▶ _Work task a_:
Name every property of containers that the Docker module lists under its "What is Docker?" heading.

··········

Docker & Containerization

Duration: 120 min

Docker revolutionized application deployment by packaging applications and their dependencies into containers. Containers are lightweight, portable, and consistent across environments. This module covers Docker fundamentals, image creation, networking, volumes, and multi-stage builds.

What is Docker?

Docker is a containerization platform that packages applications with all dependencies into a standardized unit called a container. Containers are:

Lightweight: Share the host OS kernel, not full VMs
Portable: Run consistently on any system with Docker
Isolated: Each container has its own filesystem, processes, and network
Reproducible: Same image always produces the same container

Docker Architecture

Docker uses a client-server architecture:

Docker Client: CLI tool for interacting with Docker
Docker Daemon: Background service managing containers and images
Docker Registry: Repository for storing and sharing images (Docker Hub, ECR, etc.)
Images: Read-only templates for creating containers
Containers: Running instances of images

Creating Docker Images

Basic Dockerfile

# Use a base image
FROM ubuntu:22.04

# Set working directory
WORKDIR /app

# Install dependencies
RUN apt-get update && apt-get install -y \
    python3 \
    python3-pip

# Copy application code
COPY . .

# Install Python dependencies
RUN pip install -r requirements.txt

# Expose port
EXPOSE 8000

# Set environment variables
ENV FLASK_APP=app.py

# Run the application
CMD ["python3", "app.py"]

Build and run:

# Build the image
docker build -t myapp:1.0 .

# Run a container
docker run -d -p 8000:8000 --name myapp-container myapp:1.0

# View running containers
docker ps

# View logs
docker logs myapp-container

# Stop the container
docker stop myapp-container

Multi-Stage Builds

Multi-stage builds reduce image size by using multiple FROM statements:

# Stage 1: Build
FROM golang:1.21 AS builder
WORKDIR /app
COPY . .
RUN go build -o myapp .

# Stage 2: Runtime
FROM alpine:latest
WORKDIR /app
COPY --from=builder /app/myapp .

··········

▶ _Work task b_:
How many lines of the records below contain the string "never"? Case counts. Reply with the number only.

··········

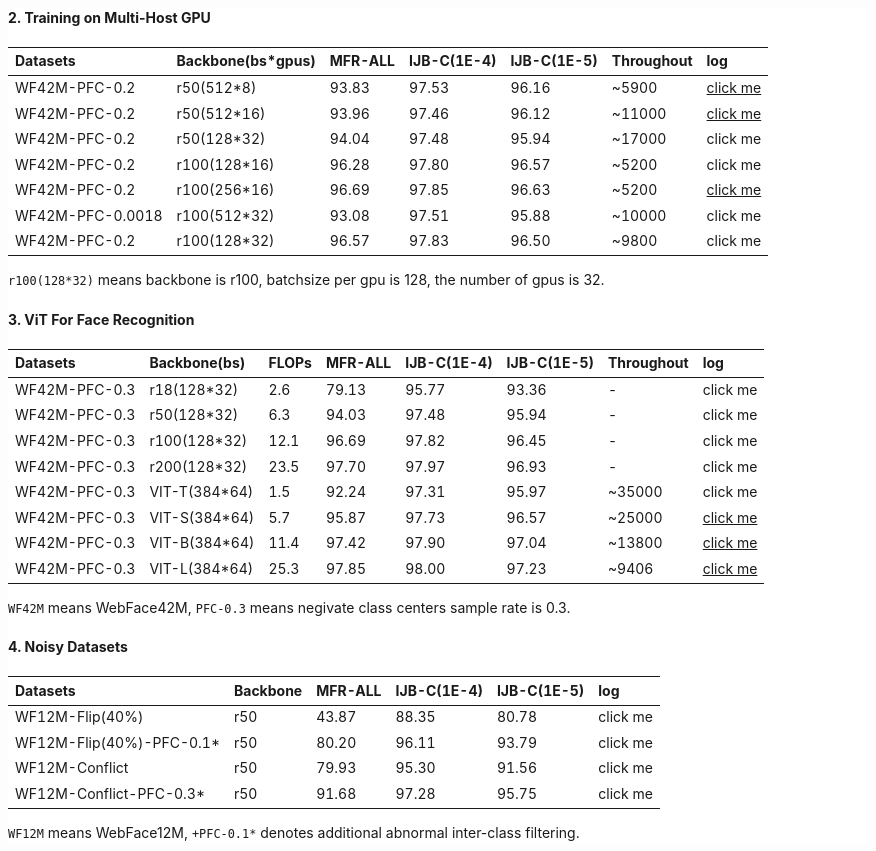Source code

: #### 2. Training on Multi-Host GPU

| Datasets         | Backbone(bs*gpus) | **MFR-ALL** | IJB-C(1E-4) | IJB-C(1E-5) | Throughout | log                                                                                                                                        |
|:-----------------|:------------------|:------------|:------------|:------------|:-----------|:-------------------------------------------------------------------------------------------------------------------------------------------|
| WF42M-PFC-0.2    | r50(512*8)        | 93.83       | 97.53       | 96.16       | ~5900      | [click me](https://raw.githubusercontent.com/anxiangsir/insightface_arcface_log/master/webface42m_r50_bs4k_pfc02/training.log)             |
| WF42M-PFC-0.2    | r50(512*16)       | 93.96       | 97.46       | 96.12       | ~11000     | [click me](https://raw.githubusercontent.com/anxiangsir/insightface_arcface_log/master/webface42m_r50_lr01_pfc02_bs8k_16gpus/training.log) |
| WF42M-PFC-0.2    | r50(128*32)       | 94.04       | 97.48       | 95.94       | ~17000     | click me                                                                                                                                   |
| WF42M-PFC-0.2    | r100(128*16)      | 96.28       | 97.80       | 96.57       | ~5200      | click me                                                                                                                                   |
| WF42M-PFC-0.2    | r100(256*16)      | 96.69       | 97.85       | 96.63       | ~5200      | [click me](https://raw.githubusercontent.com/anxiangsir/insightface_arcface_log/master/webface42m_r100_bs4k_pfc02/training.log)            |
| WF42M-PFC-0.0018 | r100(512*32)      | 93.08       | 97.51       | 95.88       | ~10000     | click me                                                                                                                                   |
| WF42M-PFC-0.2    | r100(128*32)      | 96.57       | 97.83       | 96.50       | ~9800      | click me                                                                                                                                   |

`r100(128*32)` means backbone is r100, batchsize per gpu is 128, the number of gpus is 32.



#### 3. ViT For Face Recognition

| Datasets      | Backbone(bs)  | FLOPs | **MFR-ALL** | IJB-C(1E-4) | IJB-C(1E-5) | Throughout | log                                                                                                                          |
|:--------------|:--------------|:------|:------------|:------------|:------------|:-----------|:-----------------------------------------------------------------------------------------------------------------------------|
| WF42M-PFC-0.3 | r18(128*32)   | 2.6   | 79.13       | 95.77       | 93.36       | -          | click me                                                                                                                     |
| WF42M-PFC-0.3 | r50(128*32)   | 6.3   | 94.03       | 97.48       | 95.94       | -          | click me                                                                                                                     |
| WF42M-PFC-0.3 | r100(128*32)  | 12.1  | 96.69       | 97.82       | 96.45       | -          | click me                                                                                                                     |
| WF42M-PFC-0.3 | r200(128*32)  | 23.5  | 97.70       | 97.97       | 96.93       | -          | click me                                                                                                                     |
| WF42M-PFC-0.3 | VIT-T(384*64) | 1.5   | 92.24       | 97.31       | 95.97       | ~35000     | click me                                                                                                                     |
| WF42M-PFC-0.3 | VIT-S(384*64) | 5.7   | 95.87       | 97.73       | 96.57       | ~25000     | [click me](https://raw.githubusercontent.com/anxiangsir/insightface_arcface_log/master/pfc03_wf42m_vit_s_64gpu/training.log) |
| WF42M-PFC-0.3 | VIT-B(384*64) | 11.4  | 97.42       | 97.90       | 97.04       | ~13800     | [click me](https://raw.githubusercontent.com/anxiangsir/insightface_arcface_log/master/pfc03_wf42m_vit_b_64gpu/training.log) |
| WF42M-PFC-0.3 | VIT-L(384*64) | 25.3  | 97.85       | 98.00       | 97.23       | ~9406      | [click me](https://raw.githubusercontent.com/anxiangsir/insightface_arcface_log/master/pfc03_wf42m_vit_l_64gpu/training.log) |

`WF42M` means WebFace42M, `PFC-0.3` means negivate class centers sample rate is 0.3.

#### 4. Noisy Datasets
  
| Datasets                 | Backbone | **MFR-ALL** | IJB-C(1E-4) | IJB-C(1E-5) | log      |
|:-------------------------|:---------|:------------|:------------|:------------|:---------|
| WF12M-Flip(40%)          | r50      | 43.87       | 88.35       | 80.78       | click me |
| WF12M-Flip(40%)-PFC-0.1* | r50      | 80.20       | 96.11       | 93.79       | click me |
| WF12M-Conflict           | r50      | 79.93       | 95.30       | 91.56       | click me |
| WF12M-Conflict-PFC-0.3*  | r50      | 91.68       | 97.28       | 95.75       | click me |

`WF12M` means WebFace12M, `+PFC-0.1*` denotes additional abnormal inter-class filtering.

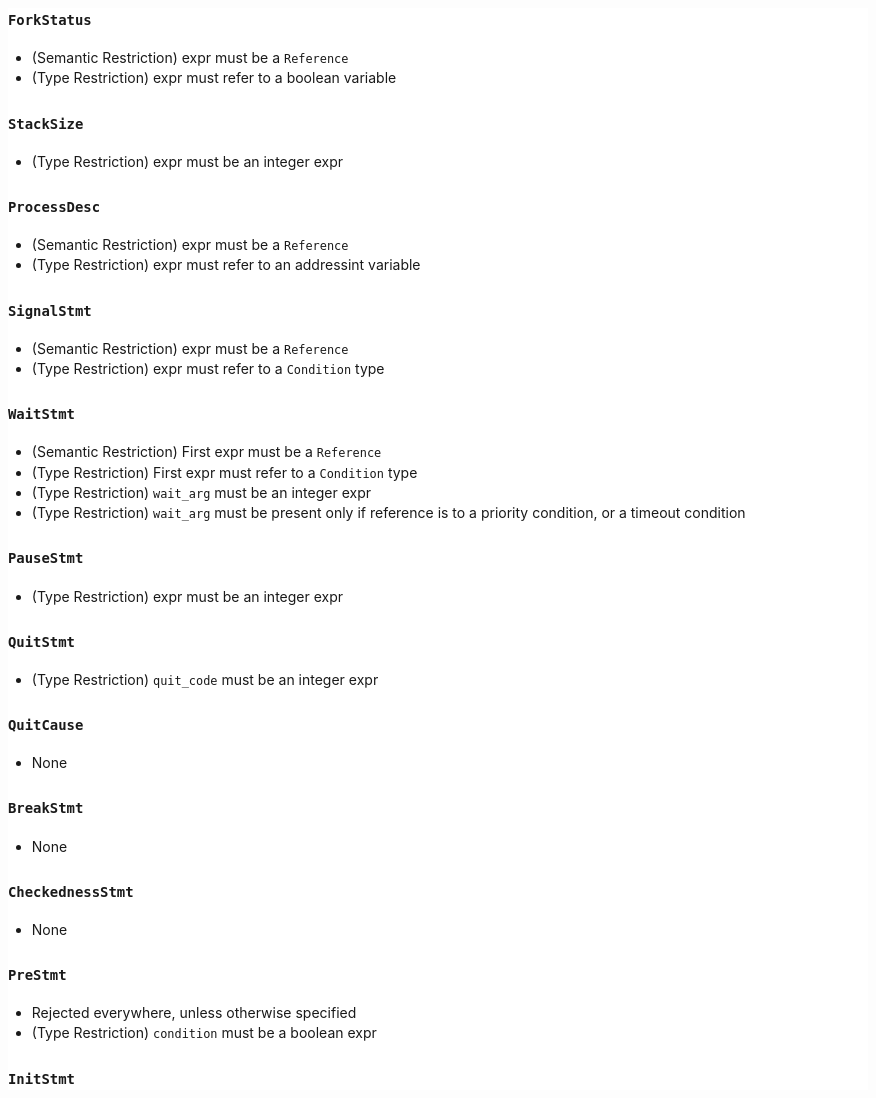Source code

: ### `ForkStatus`

- (Semantic Restriction) expr must be a `Reference`
- (Type Restriction) expr must refer to a boolean variable

### `StackSize`

- (Type Restriction) expr must be an integer expr

### `ProcessDesc`

- (Semantic Restriction) expr must be a `Reference`
- (Type Restriction) expr must refer to an addressint variable

### `SignalStmt`

- (Semantic Restriction) expr must be a `Reference`
- (Type Restriction) expr must refer to a `Condition` type

### `WaitStmt`

- (Semantic Restriction) First expr must be a `Reference`
- (Type Restriction) First expr must refer to a `Condition` type
- (Type Restriction) `wait_arg` must be an integer expr
- (Type Restriction) `wait_arg` must be present only if reference is to a priority condition,
  or a timeout condition

### `PauseStmt`

- (Type Restriction) expr must be an integer expr

### `QuitStmt`

- (Type Restriction) `quit_code` must be an integer expr

### `QuitCause`

- None

### `BreakStmt`

- None

### `CheckednessStmt`

- None

### `PreStmt`

- Rejected everywhere, unless otherwise specified
- (Type Restriction) `condition` must be a boolean expr

### `InitStmt`
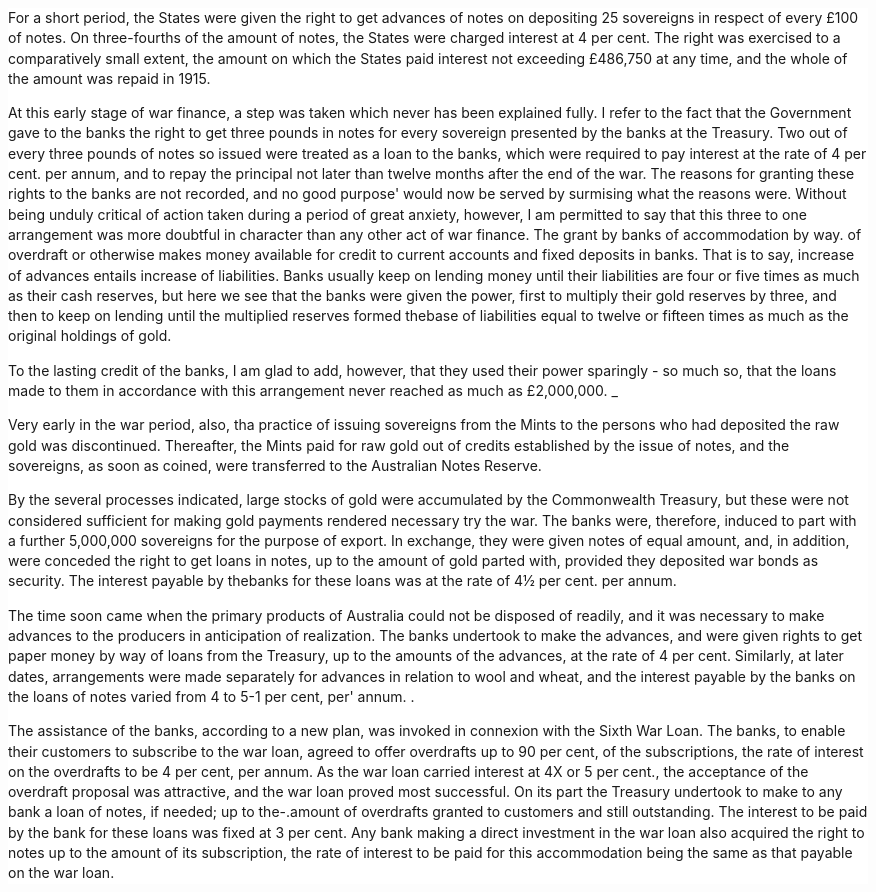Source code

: For a short period, the States were given the right to get advances of notes on depositing 25 sovereigns in respect of every £100 of notes. On three-fourths of the amount of notes, the States were charged interest at 4 per cent. The right was exercised to a comparatively small extent, the amount on which the States paid interest not exceeding £486,750 at any time, and the whole of the amount was repaid in 1915. 

At this early stage of war finance, a step was taken which never has been explained fully. I refer to the fact that the Government gave to the banks the right to get three pounds in notes for every sovereign presented by the banks at the Treasury. Two out of every three pounds of notes so issued were treated as a loan to the banks, which were required to pay interest at the rate of 4 per cent. per annum, and to repay the principal not later than twelve months after the end of the war. The reasons for granting these rights to the banks are not recorded, and no good purpose' would now be served by surmising what the reasons were. Without being unduly critical of action taken during a period of great anxiety, however, I am permitted to say that this three to one arrangement was more doubtful in character than any other act of war finance. The grant by banks of accommodation by way. of overdraft or otherwise makes money available for credit to current accounts and fixed deposits in banks. That is to say, increase of advances entails increase of liabilities. Banks usually keep on lending money until their liabilities are four or five times as much as their cash reserves, but here we see that the banks were given the power, first to multiply their gold reserves by three, and then to keep on lending until the multiplied reserves formed thebase of liabilities equal to twelve or fifteen times as much as the original holdings of gold. 

To the lasting credit of the banks, I am glad to add, however, that they used their power sparingly - so much so, that the loans made to them in accordance with this arrangement never reached as much as £2,000,000. _ 

Very early in the war period, also, tha practice of issuing sovereigns from the Mints to the persons who had deposited the raw gold was discontinued. Thereafter, the Mints paid for raw gold out of credits established by the issue of notes, and the sovereigns, as soon as coined, were transferred to the Australian Notes Reserve. 

By the several processes indicated, large stocks of gold were accumulated by the Commonwealth Treasury, but these were not considered sufficient for making gold payments rendered necessary try the war. The banks were, therefore, induced to part with a further 5,000,000 sovereigns for the purpose of export. In exchange, they were given notes of equal amount, and, in addition, were conceded the right to get loans in notes, up to the amount of gold parted with, provided they deposited war bonds as security. The interest payable by thebanks for these loans was at the rate of 4½ per cent. per annum. 

The time soon came when the primary products of Australia could not be disposed of readily, and it was necessary to make advances to the producers in anticipation of realization. The banks undertook to make the advances, and were given rights to get paper money by way of loans from the Treasury, up to the amounts of the advances, at the rate of 4 per cent. Similarly, at later dates, arrangements were made separately for advances in relation to wool and wheat, and the interest payable by the banks on the loans of notes varied from 4 to 5-1 per cent, per' annum. . 

The assistance of the banks, according to a new plan, was invoked in connexion with the Sixth War Loan. The banks, to enable their customers to subscribe to the war loan, agreed to offer overdrafts up to 90 per cent, of the subscriptions, the rate of interest on the overdrafts to be 4 per cent, per annum. As the war loan carried interest at 4X or 5 per cent., the acceptance of the overdraft proposal was attractive, and the war loan proved most successful. On its part the Treasury undertook to make to any bank a loan of notes, if needed; up to the-.amount of overdrafts granted to customers and still outstanding. The interest to be paid by the bank for these loans was fixed at 3 per cent. Any bank making a direct investment in the war loan also acquired the right to notes up to the amount of its subscription, the rate of interest to be paid for this accommodation being the same as that payable on the war loan.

··········

▶ _Exercise answer a_:
Lightweight, Portable, Isolated, Reproducible

▶ _Exercise answer b_:
2